We all make plans for the future somehow, whether it’s what we want to eat for lunch, or how many days we want to spend on vacation this summer. Something we tend to ignore when it comes to planning is our health. An advance directive, also known as a living will, identifies what you want for your future, and is a way to communicate that with others if something happens.

A living will communicates your healthcare choices so that if you’re unable to speak for yourself, others will know your decisions. It allows you to designate a person to act on your behalf in these situations and it allows your family and loved ones to make difficult decisions with your own guidance.

Many people hire a lawyer to make an advance directive or living will. Making Choices Michigan offers a free service to create one. All adults should have one, but it’s common for people in their 30s and 40s to create them. Not having one means that in most cases where you are incapable of communicating your wishes, the state will decide what happens to you, not your family or yourself. Healthcare providers will keep you alive as long as possible and a legal process will be required if someone wants you to be taken off of life support.

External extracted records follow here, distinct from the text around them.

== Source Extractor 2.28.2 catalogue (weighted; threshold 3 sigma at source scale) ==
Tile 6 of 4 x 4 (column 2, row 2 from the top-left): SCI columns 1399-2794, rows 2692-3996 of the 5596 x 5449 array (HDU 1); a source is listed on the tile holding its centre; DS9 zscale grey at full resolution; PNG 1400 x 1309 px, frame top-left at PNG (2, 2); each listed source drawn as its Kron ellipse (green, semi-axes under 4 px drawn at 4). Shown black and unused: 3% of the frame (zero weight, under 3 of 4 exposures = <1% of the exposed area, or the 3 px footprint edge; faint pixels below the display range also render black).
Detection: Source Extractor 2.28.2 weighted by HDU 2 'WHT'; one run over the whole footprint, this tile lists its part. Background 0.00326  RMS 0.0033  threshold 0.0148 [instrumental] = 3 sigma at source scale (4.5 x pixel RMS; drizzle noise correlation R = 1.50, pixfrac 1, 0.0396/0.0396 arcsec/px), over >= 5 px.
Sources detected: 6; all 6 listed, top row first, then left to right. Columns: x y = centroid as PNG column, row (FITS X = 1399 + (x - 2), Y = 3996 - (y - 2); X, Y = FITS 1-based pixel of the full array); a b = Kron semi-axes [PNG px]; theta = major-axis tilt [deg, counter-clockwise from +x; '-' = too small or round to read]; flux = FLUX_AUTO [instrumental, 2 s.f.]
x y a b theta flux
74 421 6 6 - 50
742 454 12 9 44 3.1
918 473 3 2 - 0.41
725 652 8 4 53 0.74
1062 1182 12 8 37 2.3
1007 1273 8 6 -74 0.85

The court could also decide who your guardian will be and can make decisions for you.

You can keep that from happening by getting ahead of the game and making a living will of your own. It’s easiest if you do it when you are healthy, rather than when you are ill or facing a major health situation. You’ll want to include things like how you want to feel in your last days, how your religious beliefs should shape the decision-making process, and what should happen if there’s a situation with a low medical probability of getting back to regular life.

Once you’ve created a living will, you can update what’s in it if you’d like. If you are of sound mind to change it, you can make any amendments or changes you want at any time. In fact, most people update their living will several times throughout their lives, maybe after they get married, or have children. You can also name more than one person as a decision maker in your living will.

So now that you’ve made one, what’s next? The first thing to do is let people know you’ve created one. The hospital can scan a copy of your advance directive into their system so that if anything happens, it’s easily accessible. There’s also a registry online where you can upload it.